MLK was a man of enormous charisma and courage and certainly a pivotal figure in the civil rights movement. There is much about him that I admire. An assessment of his life could creditably yield the adjective of great. Despite that, he does not deserve to be the ONLY American with his own holiday named after him. That honor should be reserved for only one person in American history, the greatest of all Americans, George Washington. More so than any other SINGLE figure in our history, he was the “indispensable man.” Without his courage, acumen, honor, and integrity, the US would simply not exist, and if it did, it probably would have been as a monarchy and certainly not as a constitutional republic.
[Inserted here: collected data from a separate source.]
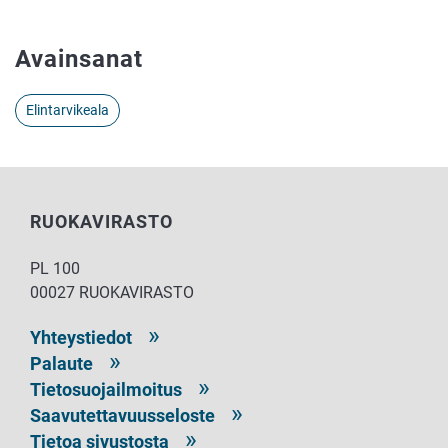
Avainsanat
Elintarvikeala
RUOKAVIRASTO
PL 100
00027 RUOKAVIRASTO
Yhteystiedot
Palaute
Tietosuojailmoitus
Saavutettavuusseloste
Tietoa sivustosta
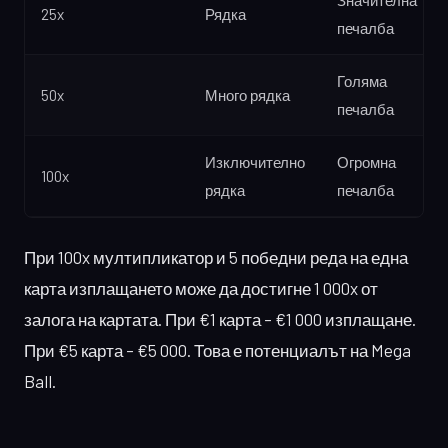
Значителна
25x
Рядка
печалба
Голяма
50x
Много рядка
печалба
Изключително
Огромна
100x
рядка
печалба
При 100x мултипликатор и 5 победни реда на една
карта изплащането може да достигне 1 000x от
залога на картата. При €1 карта – €1 000 изплащане.
При €5 карта – €5 000. Това е потенциалът на Mega
Ball.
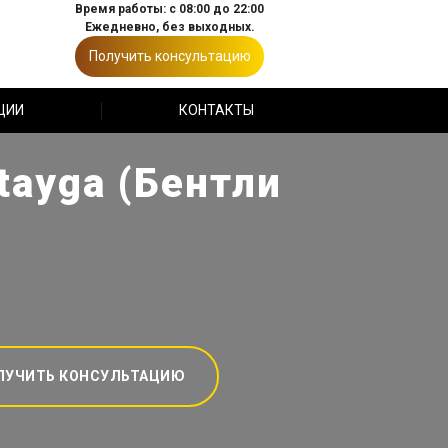
Время работы: с 08:00 до 22:00
Ежедневно, без выходных.
Получить консультацию
ЦИИ
КОНТАКТЫ
tayga (Бентли
ЛУЧИТЬ КОНСУЛЬТАЦИЮ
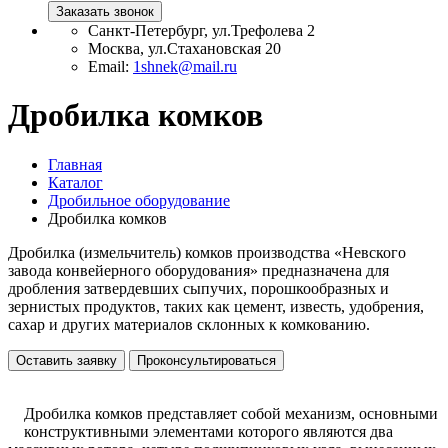
Заказать звонок
Санкт-Петербург, ул.Трефолева 2
Москва, ул.Стахановская 20
Email:
1shnek@mail.ru
Дробилка комков
Главная
Каталог
Дробильное оборудование
Дробилка комков
Дробилка (измельчитель) комков производства «Невского
завода конвейерного оборудования» предназначена для
дробления затвердевших сыпучих, порошкообразных и
зернистых продуктов, таких как цемент, известь, удобрения,
сахар и других материалов склонных к комкованию.
Оставить заявку
Проконсультироваться
Дробилка комков представляет собой механизм, основными
конструктивными элементами которого являются два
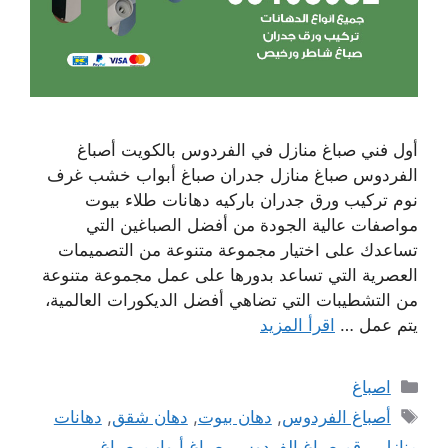
أول فني صباغ منازل في الفردوس بالكويت أصباغ
الفردوس صباغ منازل جدران صباغ أبواب خشب غرف
نوم تركيب ورق جدران باركيه دهانات طلاء بيوت
مواصفات عالية الجودة من أفضل الصباغين التي
تساعدك على اختيار مجموعة متنوعة من التصميمات
العصرية التي تساعد بدورها على عمل مجموعة متنوعة
من التشطيبات التي تضاهي أفضل الديكورات العالمية،
يتم عمل …
اقرأ المزيد
التصنيفات
اصباغ
الوسوم
أصباغ الفردوس
,
دهان بيوت
,
دهان شقق
,
دهانات
منازل
,
رقم صباغ الفردوس
,
صباغ أبواب
,
صباغ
MLK’s birthday was a sop to PC and a reflection of the DemocRAT Congress that voted it. The depth of MLK’s association with the most anti-freedom ideology (Communism) of our time will prove to very embarrassing when it is fully revealed. Additionally, MLK’s legacy to the modern day civil rights movement is a socialist bequeathment, which of looking to big government solutions for many of the behavioral problems in today’s black community. MLK continues to cast a long shadow over most of the modern day civil rights establishment and black politicians who largely reject free market, educationally based solutions to the unique problems plaguing the black community.